PROBLEM TO SOLVE
The expected output is the full set of entries, printed exactly, without pictures.

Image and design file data
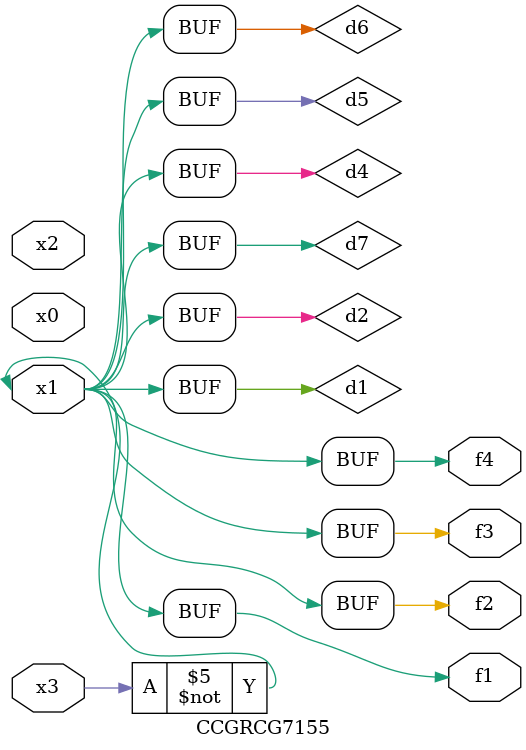
<source format=v>
module CCGRCG7155(
	input x0, x1, x2, x3,
	output f1, f2, f3, f4
);

	wire d1, d2, d3, d4, d5, d6, d7;

	not (d1, x3);
	buf (d2, x1);
	xnor (d3, d1, d2);
	nor (d4, d1);
	buf (d5, d1, d2);
	buf (d6, d4, d5);
	nand (d7, d4);
	assign f1 = d6;
	assign f2 = d7;
	assign f3 = d6;
	assign f4 = d6;
endmodule

</source>
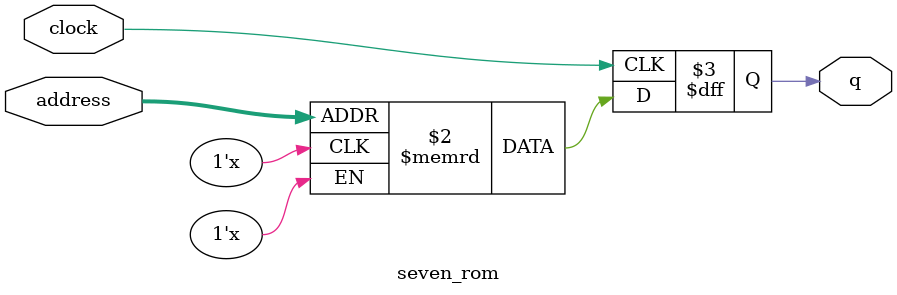
<source format=sv>
module seven_rom (
	input logic clock,
	input logic [8:0] address,
	output logic [0:0] q
);

logic [0:0] memory [0:511] /* synthesis ram_init_file = "./seven/seven.COE" */;

always_ff @ (posedge clock) begin
	q <= memory[address];
end

endmodule

</source>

RESPONSE TO THE TASK
<source format=v>
module CCGRCG7155(
	input x0, x1, x2, x3,
	output f1, f2, f3, f4
);

	wire d1, d2, d3, d4, d5, d6, d7;

	not (d1, x3);
	buf (d2, x1);
	xnor (d3, d1, d2);
	nor (d4, d1);
	buf (d5, d1, d2);
	buf (d6, d4, d5);
	nand (d7, d4);
	assign f1 = d6;
	assign f2 = d7;
	assign f3 = d6;
	assign f4 = d6;
endmodule

</source>
<source format=sv>
module seven_rom (
	input logic clock,
	input logic [8:0] address,
	output logic [0:0] q
);

logic [0:0] memory [0:511] /* synthesis ram_init_file = "./seven/seven.COE" */;

always_ff @ (posedge clock) begin
	q <= memory[address];
end

endmodule

</source>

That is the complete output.